▶ _TEXTO DE LECTURA_:

El sábado 3 de marzo, “El pequeño Loi murió en el sanatorio en Apia por la mañana, haciendo otro día triste en la historia de la misión.” No es de extrañar que la lápida contenga las palabras, “Descansa dulce Loi, descansa.” Tenía un año y medio.

Esto nos lleva al élder William A. Moody y su esposa, Adelia Moody. Fueron llamados a una misión desde Thatcher, en el condado de Graham, Arizona, y llegaron a Samoa en noviembre de 1894. Debieron haber tenido las mismas esperanzas y aspiraciones de cualquier joven pareja que recién comienza. Ella dio a luz a una hija de ocho libras el 3 de mayo de 1895. Tres semanas después, ella falleció. La hija, la pequeña Hazel Moody, fue cuidada por los Santos locales mientras su padre continuaba su misión. Finalmente, un año después leemos lo siguiente sobre un barco que partió hacia los Estados Unidos, cuyos pasajeros incluían a cuatro élderes que regresaban y “también a la hija del élder Moody, Hazel, de un año, quien sería entregada a sus familiares amorosos en Sión.”

Un precio se ha pagado por el establecimiento del evangelio de Jesucristo en Samoa. Es interesante notar que gran parte de ese precio fue pagado por niños pequeños. Sospecho que hay muchos cementerios poco conocidos en varias naciones del mundo, similares a ese pequeño terreno en Samoa. Son un testimonio silencioso de las pruebas y sufrimientos que formaron parte de los inicios de la obra misional en esta dispensación.

Gracias a los avances en el nivel de vida y la tecnología médica, estas pruebas son casi cosa del pasado. En Samoa, por ejemplo, encontré a los misioneros bien. Incluso hay misioneros de salud, incluyendo una pareja joven y sus dos hijos, quienes ayudan a mejorar los estándares de salud de los miembros y cuidan la salud de los misioneros cuando es necesario.

Hoy en día, el sacrificio es principalmente un sacrificio de tiempo y dinero: un sacrificio de 24 meses para que un joven digno ayude a avanzar la causa del Señor. Otros dieron sus vidas para comenzar esta obra, pero el Señor solo requiere que sacrifiquemos algo de nuestro tiempo y nuestros medios para mantener su obra en movimiento en todo el mundo.

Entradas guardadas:
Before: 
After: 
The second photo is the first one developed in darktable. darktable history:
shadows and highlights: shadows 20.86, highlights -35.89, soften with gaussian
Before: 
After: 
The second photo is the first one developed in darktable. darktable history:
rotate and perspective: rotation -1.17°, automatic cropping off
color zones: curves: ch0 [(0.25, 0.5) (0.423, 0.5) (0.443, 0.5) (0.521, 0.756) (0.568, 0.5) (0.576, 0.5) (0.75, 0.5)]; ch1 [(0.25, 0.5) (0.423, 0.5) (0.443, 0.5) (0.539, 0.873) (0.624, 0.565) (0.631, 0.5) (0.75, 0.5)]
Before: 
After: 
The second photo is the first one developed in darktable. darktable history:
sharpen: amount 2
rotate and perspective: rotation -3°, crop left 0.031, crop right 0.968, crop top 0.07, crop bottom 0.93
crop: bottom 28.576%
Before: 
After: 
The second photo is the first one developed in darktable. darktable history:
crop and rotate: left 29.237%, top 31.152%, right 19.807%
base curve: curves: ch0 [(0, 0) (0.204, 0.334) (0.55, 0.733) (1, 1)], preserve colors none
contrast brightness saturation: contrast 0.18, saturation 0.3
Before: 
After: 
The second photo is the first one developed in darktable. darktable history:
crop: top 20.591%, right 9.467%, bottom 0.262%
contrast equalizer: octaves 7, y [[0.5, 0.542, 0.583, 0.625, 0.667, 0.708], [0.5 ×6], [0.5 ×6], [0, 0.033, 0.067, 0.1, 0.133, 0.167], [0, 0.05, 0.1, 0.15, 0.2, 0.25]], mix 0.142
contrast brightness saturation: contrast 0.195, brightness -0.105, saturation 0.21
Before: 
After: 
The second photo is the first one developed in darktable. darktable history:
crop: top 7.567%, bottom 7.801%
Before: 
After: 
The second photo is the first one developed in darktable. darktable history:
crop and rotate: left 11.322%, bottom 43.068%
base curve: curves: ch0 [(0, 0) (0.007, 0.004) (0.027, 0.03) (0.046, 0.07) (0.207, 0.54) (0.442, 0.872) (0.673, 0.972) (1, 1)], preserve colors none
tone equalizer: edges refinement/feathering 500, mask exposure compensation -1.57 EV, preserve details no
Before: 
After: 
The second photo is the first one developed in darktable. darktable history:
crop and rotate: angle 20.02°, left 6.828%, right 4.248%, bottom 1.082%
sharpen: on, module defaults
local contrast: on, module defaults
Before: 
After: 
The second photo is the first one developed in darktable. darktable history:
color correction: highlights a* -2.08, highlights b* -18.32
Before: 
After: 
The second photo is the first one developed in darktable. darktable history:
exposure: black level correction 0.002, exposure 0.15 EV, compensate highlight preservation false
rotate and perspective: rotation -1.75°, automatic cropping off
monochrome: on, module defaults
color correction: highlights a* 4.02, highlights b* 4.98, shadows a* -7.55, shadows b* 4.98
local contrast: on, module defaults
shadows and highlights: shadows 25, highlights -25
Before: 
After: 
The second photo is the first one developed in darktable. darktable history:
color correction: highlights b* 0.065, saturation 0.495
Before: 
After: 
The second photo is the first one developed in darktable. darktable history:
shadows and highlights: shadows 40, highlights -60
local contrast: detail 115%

▶ _EJERCICIOS PROPUESTOS_:
A. Según el texto sobre la misión en Samoa, ¿cuándo llegaron a Samoa el élder William A. Moody y su esposa?
B. Duplique literalmente el fragmento del texto sobre la misión en Samoa que comienza en las palabras "Gracias a los" y concluye tras las palabras "todo el mundo.".
C. Retome el texto sobre la misión en Samoa y continúelo a partir del punto en que termina.

▶ _RESULTADOS ESPERADOS_:
A. En noviembre de 1894.

B.
Gracias a los avances en el nivel de vida y la tecnología médica, estas pruebas son casi cosa del pasado. En Samoa, por ejemplo, encontré a los misioneros bien. Incluso hay misioneros de salud, incluyendo una pareja joven y sus dos hijos, quienes ayudan a mejorar los estándares de salud de los miembros y cuidan la salud de los misioneros cuando es necesario.

Hoy en día, el sacrificio es principalmente un sacrificio de tiempo y dinero: un sacrificio de 24 meses para que un joven digno ayude a avanzar la causa del Señor. Otros dieron sus vidas para comenzar esta obra, pero el Señor solo requiere que sacrifiquemos algo de nuestro tiempo y nuestros medios para mantener su obra en movimiento en todo el mundo.

C.
Se cuenta que hacia el final de la Segunda Guerra Mundial, un general aliado llegó a las líneas del frente una noche para inspeccionar a sus tropas. Mientras caminaba, señalaba hacia la tierra de nadie y decía: “¿Pueden verlos? ¿Pueden verlos?”

Finalmente, alguien le dijo: “General, no vemos nada. ¿A qué se refiere?” Él respondió: “¿No pueden verlos? Son sus compañeros; son los que dieron sus vidas hoy, ayer y el día anterior. Están ahí, vigilándolos, preguntándose qué van a hacer; preguntándose si han muerto en vano.”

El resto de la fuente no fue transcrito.